WHAT THE TASK ASKS: From the listing below, copy each line where "path" occurs.

----- DATASET EXCERPTS -----

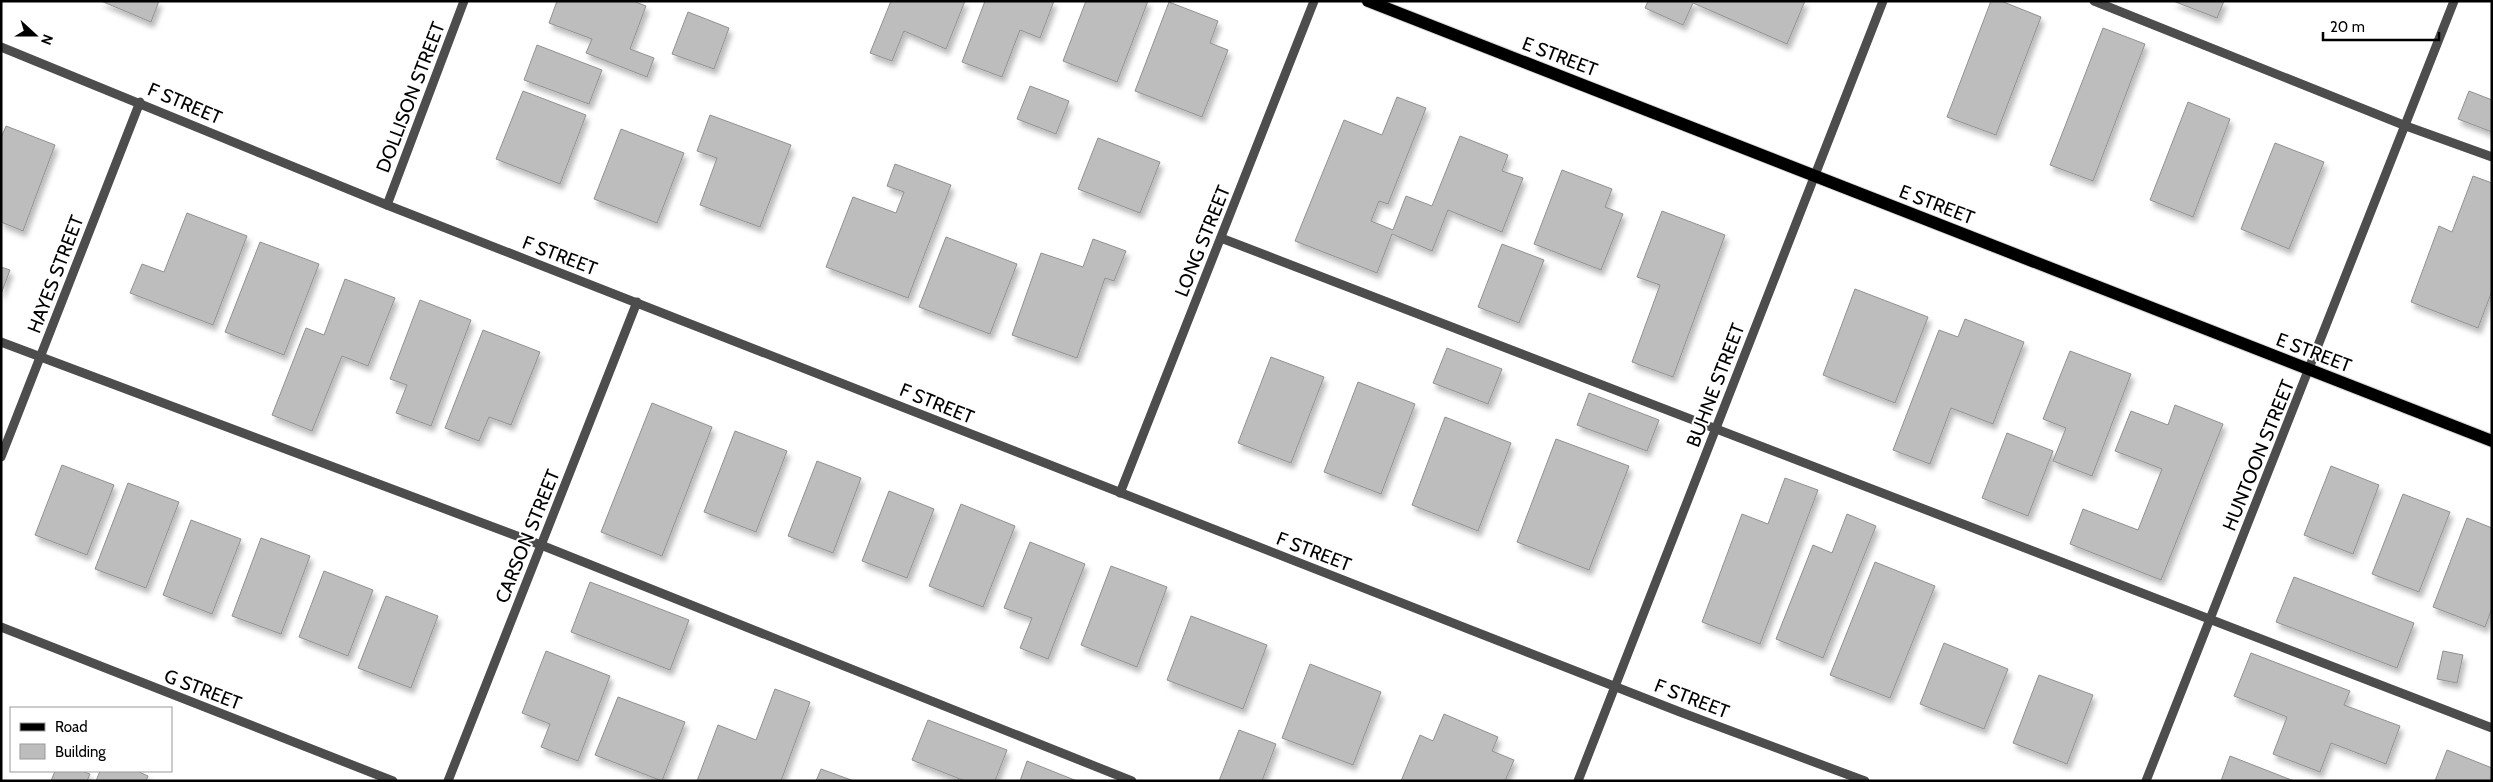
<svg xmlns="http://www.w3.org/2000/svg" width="2493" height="782" viewBox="0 0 2493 782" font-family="Cabin,sans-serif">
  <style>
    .building { fill: #bdbdbd; stroke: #919191; filter: url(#shadow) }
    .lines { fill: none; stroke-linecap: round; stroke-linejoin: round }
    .major-casing { stroke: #dbdbdb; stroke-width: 14 }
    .minor { stroke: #4d4d4d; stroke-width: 9 }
    .major { stroke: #000; stroke-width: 12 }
    .labels { text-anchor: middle; stroke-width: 4; stroke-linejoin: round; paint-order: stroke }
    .street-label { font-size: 19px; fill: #000; stroke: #fff }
  </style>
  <defs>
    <filter id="shadow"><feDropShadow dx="3" dy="5.5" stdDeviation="2.5" flood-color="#0004"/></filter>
  </defs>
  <rect width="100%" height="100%" fill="#fff"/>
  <!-- building -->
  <g class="building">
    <polygon points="101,1 159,1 151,22"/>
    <polygon points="557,1 633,1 646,6 630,49 654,58 647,77 586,53 592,39 549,23"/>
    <polygon points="891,1 965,1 946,49 904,31 892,61 870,53"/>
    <polygon points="985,1 1054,1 1040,38 1020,30 1002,77 962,62"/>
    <polygon points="1086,1 1148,1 1117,82 1063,61"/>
    <polygon points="1648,1 1805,1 1787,44 1693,3 1683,25 1645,8"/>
    <polygon points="1991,1 2001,1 2041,17 1996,135 1947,117"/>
    <polygon points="2173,1 2224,1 2217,18"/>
    <polygon points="1169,2 1218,21 1210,43 1228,50 1202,117 1135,91"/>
    <polygon points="688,12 729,28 714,69 672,54"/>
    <polygon points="2103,28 2145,44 2093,181 2050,165"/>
    <polygon points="537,45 602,70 589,104 524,80"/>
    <polygon points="1030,86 1069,101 1056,134 1017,119"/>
    <polygon points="523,91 586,115 560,184 496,159"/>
    <polygon points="2469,91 2492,100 2492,132 2458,119"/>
    <polygon points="1397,97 1426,108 1388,204 1379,201 1371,221 1393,230 1406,196 1432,206 1460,136 1508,155 1502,171 1523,178 1502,232 1448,210 1432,251 1392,234 1377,273 1295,241 1344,120 1382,135"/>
    <polygon points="2188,102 2230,119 2193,217 2150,200"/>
    <polygon points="710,115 791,145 760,227 700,205 717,158 697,151"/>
    <polygon points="6,126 55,145 23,231 1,222 1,138"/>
    <polygon points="621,129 684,153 657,223 594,199"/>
    <polygon points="1098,138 1160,162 1140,213 1078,189"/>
    <polygon points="2275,143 2324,162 2289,249 2241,229"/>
    <polygon points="895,164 951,185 908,298 826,267 853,197 896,213 904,192 887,186"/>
    <polygon points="1562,170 1612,189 1605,207 1623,214 1601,270 1534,244"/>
    <polygon points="2473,176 2492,183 2492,291 2478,328 2411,302 2439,226 2452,232"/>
    <polygon points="1662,211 1725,235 1673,377 1632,362 1660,285 1637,277"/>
    <polygon points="187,213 247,236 213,325 130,293 142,264 164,272"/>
    <polygon points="946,237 1017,264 990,334 919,307"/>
    <polygon points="1093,239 1126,251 1114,281 1105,278 1077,358 1012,335 1041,253 1083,267"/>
    <polygon points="260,242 319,264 284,355 225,332"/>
    <polygon points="1502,244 1544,260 1519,323 1478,307"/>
    <polygon points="1,267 10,270 1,294"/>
    <polygon points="345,279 395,298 368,366 342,356 312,431 272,415 306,328 324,335"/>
    <polygon points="1855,289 1928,317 1895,403 1823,375"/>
    <polygon points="420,300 471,320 431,426 396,413 407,385 390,379"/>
    <polygon points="1965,319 2024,342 1993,424 1951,408 1930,464 1893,450 1939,330 1958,337"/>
    <polygon points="483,330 540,352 511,425 489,417 479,441 445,428"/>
    <polygon points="1447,348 1502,369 1488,404 1433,383"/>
    <polygon points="2070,351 2131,374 2092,476 2053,461 2066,428 2043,419"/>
    <polygon points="1271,357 1324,377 1291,463 1238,443"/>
    <polygon points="1358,382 1415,404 1381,494 1324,472"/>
    <polygon points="1589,393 1659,420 1647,451 1577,425"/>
    <polygon points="652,403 712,427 662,556 601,532"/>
    <polygon points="2175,405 2223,424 2161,580 2070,544 2083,509 2138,530 2162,469 2115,451 2131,411 2168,425"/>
    <polygon points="1445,417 1511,443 1478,531 1412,505"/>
    <polygon points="735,431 787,451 756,532 704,512"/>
    <polygon points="2007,433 2053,451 2028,516 1982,498"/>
    <polygon points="1556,439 1629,466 1589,570 1517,542"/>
    <polygon points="817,461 861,478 833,553 788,536"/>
    <polygon points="62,465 114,485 87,555 35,535"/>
    <polygon points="2331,466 2379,485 2353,554 2304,535"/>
    <polygon points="1785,478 1818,490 1760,644 1702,622 1742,514 1768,524"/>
    <polygon points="128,483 179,502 146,588 95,569"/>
    <polygon points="889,491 934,509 907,578 862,561"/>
    <polygon points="2403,494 2450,512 2419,592 2372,574"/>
    <polygon points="961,504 1015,526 983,607 929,586"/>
    <polygon points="1847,514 1876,526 1823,658 1776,639 1813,545 1832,553"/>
    <polygon points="2467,518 2492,528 2492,608 2485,627 2433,607"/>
    <polygon points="191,520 241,539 212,614 163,595"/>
    <polygon points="261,538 310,556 281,634 232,616"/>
    <polygon points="1030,542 1085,564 1048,659 1020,648 1032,618 1004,608"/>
    <polygon points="1875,562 1935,586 1890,698 1830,675"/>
    <polygon points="1111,566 1167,587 1137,667 1081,645"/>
    <polygon points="324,571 373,590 348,656 299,637"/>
    <polygon points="2294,577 2414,623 2397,668 2276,622"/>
    <polygon points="590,582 689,620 670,670 571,632"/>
    <polygon points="386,596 438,616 411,688 358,668"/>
    <polygon points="1191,616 1267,645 1243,709 1167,680"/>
    <polygon points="1944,643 2008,669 1984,729 1920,704"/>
    <polygon points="546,651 610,676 578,761 541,747 550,724 522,713"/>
    <polygon points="2443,651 2463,655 2457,683 2437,679"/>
    <polygon points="2251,653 2350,691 2344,705 2400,726 2386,764 2331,743 2320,772 2273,754 2287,717 2234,696"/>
    <polygon points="1310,664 1381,692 1353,765 1282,738"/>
    <polygon points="2039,675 2093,695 2067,764 2013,743"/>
    <polygon points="775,689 810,702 781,781 697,781 718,725 756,740"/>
    <polygon points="618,697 685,722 662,781 595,755"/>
    <polygon points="1444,714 1498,737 1492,751 1514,760 1505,781 1401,781 1420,735 1433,741"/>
    <polygon points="928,720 1007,750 995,781 965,781 912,760"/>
    <polygon points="1239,730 1276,744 1262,781 1219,781"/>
    <polygon points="2447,750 2492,768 2492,781 2435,781"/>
    <polygon points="2230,756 2294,781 2221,781"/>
    <polygon points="1027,761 1077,781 1020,781"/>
    <polygon points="821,769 854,781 816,781"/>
    <polygon points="55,771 82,771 90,774 87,781 51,781"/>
    <polygon points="100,771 137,771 148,776 146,781 96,781"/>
  </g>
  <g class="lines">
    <!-- major casing -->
    <g class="major-casing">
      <polyline id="major" points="1368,1 2492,441"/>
    </g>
    <!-- minor -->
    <g class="minor">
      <polyline points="2094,1 2406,126 2492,157"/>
      <polyline points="1,47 387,205 1680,712 1865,781"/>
      <polyline points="387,205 464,1"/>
      <polyline points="1221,238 2492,728"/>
      <polyline points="1,342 541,545 1132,781"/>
      <polyline points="1,457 140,102"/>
      <polyline points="1120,493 1314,1"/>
      <polyline points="1,627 393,781"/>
      <polyline points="448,781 637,302"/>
      <polyline points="1578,781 1883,1"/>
      <polyline points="2146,781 2454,1"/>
    </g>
    <!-- major -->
    <use href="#major" class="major"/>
  </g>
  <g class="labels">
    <!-- street labels -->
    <g class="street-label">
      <text transform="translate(1560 56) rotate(21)" y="7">E STREET</text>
      <text transform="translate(410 97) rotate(-69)" y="7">DOLLISON STREET</text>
      <text transform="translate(185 103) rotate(23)" y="7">F STREET</text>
      <text transform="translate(1937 204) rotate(21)" y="7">E STREET</text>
      <text transform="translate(1202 241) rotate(-68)" y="7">LONG STREET</text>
      <text transform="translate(560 255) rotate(21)" y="7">F STREET</text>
      <text transform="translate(55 274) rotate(-69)" y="7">HAYES STREET</text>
      <text transform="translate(2314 352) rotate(21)" y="7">E STREET</text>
      <text transform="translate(1715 385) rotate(-69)" y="7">BUHNE STREET</text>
      <text transform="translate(937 403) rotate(22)" y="7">F STREET</text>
      <text transform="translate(2258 455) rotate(-68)" y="7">HUNTOON STREET</text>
      <text transform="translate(527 536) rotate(-68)" y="7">CARSON STREET</text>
      <text transform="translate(1314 551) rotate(21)" y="7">F STREET</text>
      <text transform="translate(203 689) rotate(21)" y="7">G STREET</text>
      <text transform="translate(1692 698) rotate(21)" y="7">F STREET</text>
    </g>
  </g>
  <!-- border -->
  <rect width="2493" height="782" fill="none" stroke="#000000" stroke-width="5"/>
  <!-- legend -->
  <rect x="10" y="707" width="162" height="65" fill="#ffffff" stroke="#999999"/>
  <rect x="20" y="723" width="25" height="8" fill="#000000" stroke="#999999"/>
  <text x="55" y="732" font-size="15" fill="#000000">Road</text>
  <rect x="20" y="744" width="25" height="15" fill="#bdbdbd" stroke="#999999"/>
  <text x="55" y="757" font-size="15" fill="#000000">Building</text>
  <!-- north arrow -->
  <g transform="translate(35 35) rotate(111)" stroke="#ffffff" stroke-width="4" paint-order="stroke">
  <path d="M0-4L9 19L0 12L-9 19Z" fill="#000000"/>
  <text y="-8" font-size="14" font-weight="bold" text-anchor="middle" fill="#000000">N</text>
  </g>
  <!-- scale -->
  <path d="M2323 32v8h116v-8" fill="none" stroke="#000000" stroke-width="2.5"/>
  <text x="2330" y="32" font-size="15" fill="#000000" stroke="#ffffff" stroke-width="4" paint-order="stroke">20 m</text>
</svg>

-----

RESULT OF THIS TASK:
  <path d="M0-4L9 19L0 12L-9 19Z" fill="#000000"/>
  <path d="M2323 32v8h116v-8" fill="none" stroke="#000000" stroke-width="2.5"/>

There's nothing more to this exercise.